Closed Ftrybe closed 1 year ago
Hi @Ftrybe! Yes, have you used it in Python before? I'm seeing this in the documentation:
import os
import openai
openai.api_type = "azure"
openai.api_version = "2023-05-15"
openai.api_base = os.getenv("OPENAI_API_BASE") # Your Azure OpenAI resource's endpoint value.
openai.api_key = os.getenv("OPENAI_API_KEY")
response = openai.ChatCompletion.create(
engine="gpt-35-turbo", # The deployment name you chose when you deployed the GPT-35-Turbo or GPT-4 model.
messages=[
{"role": "system", "content": "Assistant is a large language model trained by OpenAI."},
{"role": "user", "content": "Who were the founders of Microsoft?"}
]
)
print(response)
print(response['choices'][0]['message']['content'])
Is this the most minimal possible use of it? Seems like a lot. Let me know if you can use it by just switching the api_type
, api_base
and engine
. I wouldn't want to lock us into that specific api version or something, if it isn't necessary.
For Open Interpreter, I could see this being implemented in this way:
interpreter.model = "azure-gpt-35-turbo" # "azure-" followed by your deployment name
interpreter.api_base = os.getenv("OPENAI_API_BASE") # Azure OpenAI resource's endpoint value
interpreter.api_key = os.getenv("OPENAI_API_KEY") # Same as usual
Then on the CLI:
interpreter --model azure-gpt-35-turbo --api_base ... --api_key ...
Or you could edit interpreter
's config file with interpreter config
, which would let you define a YAML with these defaults, so it ran with your Azure deployment every time.

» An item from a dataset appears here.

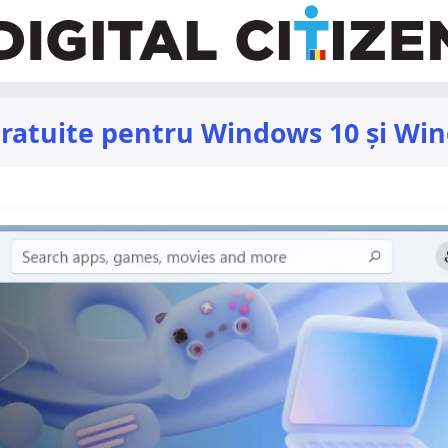
 gratuite pentru Windows 10 și Wi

None of the above is implemented, I just wanted to run it by you before building it. Does that seem intuitive/easy to use?
Thanks again! K
Thanks.
I was looking for Azure support as well and the suggested functionality looks awesome, thank you as well!
I think it should work using azure API. I have tried:
openai.api_key = os.getenv("AZURE_OPENAI_KEY") openai.api_version = "2023-08-01-preview" openai.api_type = "azure" openai.api_base = os.getenv("AZURE_OPENAI_ENDPOINT")
response = openai.ChatCompletion.create(
engine='gpt-35-turbo', # can be replaced by gpt 4
messages=messages,
functions=[function_schema],
function_call="auto",
stream=True,
temperature=self.temperature,
)
print(response['choices'][0]['message']['content'])
does not work if stream=True
which causes response
to be a generator.
There is more work to do after line 340 in `interpreter.py' since the code is not compatible.
Great work. keep it up.
+1. I am also looking into the code, hopefully I can implement this and make a PR when I have some time.
Then on the CLI: interpreter --model azure-gpt-35-turbo --api_base ... --api_key ...
@KillianLucas Probably we just need a flag for the interpreter? Say,
interpreter --use-azure
then on the first launch, instead of asking whether to use GPT4 or Code-Llama, we can just ask the API Key, API base and deployment name(engine name).
Yeh, this one would be amazing, since some could have access to 32k API via Azure easily than with OpenAI.
Planned support for 32k GPT4 or LLaMA models?
In the latest code, I noticed that you have added configurations for Azure GPT, including a configurable azure_api_base. Would you consider renaming it to a more generic term? I'd like the flexibility to access it through third-party API endpoints, such as those hosted by the one-api service. Thanks.
@Ftrybe absolutely! On the roadmap. We're trying to figure out a unified --model
command that should connect to an LLM across one-api, HuggingFace, localhost, etc.
@Vybo @Ftrybe @nick917 and @SimplyJuanjo:
Happy to report that Open Interpreter now supports Azure deployments, thanks to the incredible @ifsheldon (many thanks, great work feng!)
Read the Azure integration docs here.
To use, simply upgrade your Interpreter then run --use-azure
:
pip install --upgrade open-interpreter
interpreter --use-azure
To anyone searching for this, we have a new way of connecting to Azure! ↓
https://docs.openinterpreter.com/language-model-setup/hosted-models/azure
I am looking to work with Azure GP4. Do you have any plans to support it in the near future?